The Battle of Grace Church What happened when Brooklyn’s oldest nursery school decided to become less old-fashioned? A riot among the one percent.

When you buy a home in Brooklyn Heights, you aren’t just purchasing real estate, you’re purchasing a lifestyle. The stately townhomes and converted carriage houses, with their window boxes of Algerian ivy winking over splendidly preserved original details — the Grecian columns, the soaring Romanesque windows offering a glimpse of curated furniture — connote a certain level of not just wealth and taste but respectability. These are houses not just for people who have money, but people who have values.

They’re also enormous, which is one reason that, from the 19th-century sea captains with their “great broods of future bankers and fashionable brides” (as Truman Capote put it in his famous essay, “A House on the Heights”) to the “urban, ambitious young couples” with their “Wall Street–whatever careers” that came after, the neighborhood has always been considered “a good place to raise children,” as Capote said.

Capote didn’t have children himself, though if he had, they would likely have attended the Grace Church School on Hicks Street and Grace Court. Located behind a bright-red door adjacent to the landmarked Episcopal church, the school is known as “the oldest preschool in Brooklyn.” And until recently, for as long as anyone in the neighborhood could remember, the school was run by Hope Prosky, who was something of an original fixture herself. Over the course of her 37-year tenure, Prosky gently encouraged generations of Brooklyn Heights children to “expand the cocoon of the little world of home to include and trust in the community.” So familial was the environment that a good number of graduates returned with their own broods to partake in the same whimsical traditions they had as kids: the Japanese Kite festival, the annual Holiday Sing. Of course, New York being New York, many families also left, making room for new families, who paid ever-higher prices for the same handful of properties.
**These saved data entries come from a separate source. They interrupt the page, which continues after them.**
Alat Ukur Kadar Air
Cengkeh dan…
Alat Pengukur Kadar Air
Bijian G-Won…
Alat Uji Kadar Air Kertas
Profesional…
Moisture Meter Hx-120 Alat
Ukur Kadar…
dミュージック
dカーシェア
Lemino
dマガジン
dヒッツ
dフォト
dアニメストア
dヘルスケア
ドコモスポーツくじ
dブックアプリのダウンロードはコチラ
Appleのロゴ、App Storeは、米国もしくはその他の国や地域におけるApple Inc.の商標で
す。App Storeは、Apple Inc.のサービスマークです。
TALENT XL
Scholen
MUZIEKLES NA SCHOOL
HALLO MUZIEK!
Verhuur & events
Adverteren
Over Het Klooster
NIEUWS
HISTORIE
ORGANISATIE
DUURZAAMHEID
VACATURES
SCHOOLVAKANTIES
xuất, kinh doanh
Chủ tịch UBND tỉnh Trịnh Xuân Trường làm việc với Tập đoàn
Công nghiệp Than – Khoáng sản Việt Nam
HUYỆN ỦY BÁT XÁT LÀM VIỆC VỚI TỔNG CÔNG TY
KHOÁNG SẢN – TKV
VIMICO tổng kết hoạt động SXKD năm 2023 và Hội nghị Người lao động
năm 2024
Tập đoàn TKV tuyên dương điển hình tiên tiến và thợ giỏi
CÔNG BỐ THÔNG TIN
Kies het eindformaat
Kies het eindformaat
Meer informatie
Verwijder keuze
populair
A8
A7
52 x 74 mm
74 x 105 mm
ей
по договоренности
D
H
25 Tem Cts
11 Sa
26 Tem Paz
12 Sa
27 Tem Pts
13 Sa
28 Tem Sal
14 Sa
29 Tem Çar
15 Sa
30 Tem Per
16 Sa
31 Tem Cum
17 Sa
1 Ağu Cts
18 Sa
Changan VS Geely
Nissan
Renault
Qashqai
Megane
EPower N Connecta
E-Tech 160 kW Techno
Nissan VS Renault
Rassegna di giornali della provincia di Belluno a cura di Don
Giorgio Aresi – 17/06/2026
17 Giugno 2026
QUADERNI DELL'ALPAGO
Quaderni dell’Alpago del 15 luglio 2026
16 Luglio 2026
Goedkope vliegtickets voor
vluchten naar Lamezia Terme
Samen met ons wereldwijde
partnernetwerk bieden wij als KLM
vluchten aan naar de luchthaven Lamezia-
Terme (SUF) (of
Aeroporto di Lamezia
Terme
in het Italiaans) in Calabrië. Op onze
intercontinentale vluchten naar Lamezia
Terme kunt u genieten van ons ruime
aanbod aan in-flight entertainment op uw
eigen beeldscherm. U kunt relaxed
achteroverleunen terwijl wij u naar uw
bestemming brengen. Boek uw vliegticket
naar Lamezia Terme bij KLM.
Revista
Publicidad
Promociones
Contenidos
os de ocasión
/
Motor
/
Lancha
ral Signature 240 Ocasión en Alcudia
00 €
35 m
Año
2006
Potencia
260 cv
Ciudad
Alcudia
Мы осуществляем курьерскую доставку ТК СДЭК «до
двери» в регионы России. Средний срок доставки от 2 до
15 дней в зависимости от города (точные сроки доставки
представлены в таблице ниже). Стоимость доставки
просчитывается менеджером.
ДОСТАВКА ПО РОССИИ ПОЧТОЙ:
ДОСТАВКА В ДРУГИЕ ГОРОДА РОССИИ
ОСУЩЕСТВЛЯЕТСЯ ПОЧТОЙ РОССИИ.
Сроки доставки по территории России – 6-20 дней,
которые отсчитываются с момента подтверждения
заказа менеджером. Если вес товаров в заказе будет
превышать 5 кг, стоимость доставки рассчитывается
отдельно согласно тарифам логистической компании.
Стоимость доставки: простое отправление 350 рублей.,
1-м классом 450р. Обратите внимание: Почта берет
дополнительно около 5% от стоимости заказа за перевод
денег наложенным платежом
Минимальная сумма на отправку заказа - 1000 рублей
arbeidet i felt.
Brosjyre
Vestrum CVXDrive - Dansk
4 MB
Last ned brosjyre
But even as the bankers got more bankerly and the wives got more fashionable, the neighborhood remained much the same. Insulated by its status as a historic district, it was unable to grow up, only out, and this Peter Pan quality was part of its charm for transplants from places like Manhattan. To them, Prosky and the fellow teachers at Grace Church — who played “Oh! Susanna” on guitars and dressed up as Pilgrims every year on Thanksgiving — were exemplars of the kind of authenticity they sought in moving to Brooklyn in the first place. “It was this sweet neighborhood school with this kind of loosey-goosey atmosphere,” recalls one.

Then one morning in 2015, one of the school’s 3-year-old charges walked several blocks to her home, surprising her parents, and loosey-goosey started to seem like a liability.

Not long after, Prosky announced her retirement and the rector of the church, which oversees the school, met with the Grace Church School Advisory Board, a volunteer body made up of parents and members of the church, and formed a search committee to find her replacement. Under Prosky, Grace Church had functioned as a “glorified playgroup,” as one parent put it. The children pressed leaves into paper, explored textures, and danced the Wiggle Worm. The atmosphere had often been compared to a “warm bubble bath,” and while this was lovely, there were some who felt the school could turn up the temperature a notch. The ideal director, the board noted in its advertisement, would “embrace our traditions” while being “informed and guided by current research regarding best practice in the 21st century.”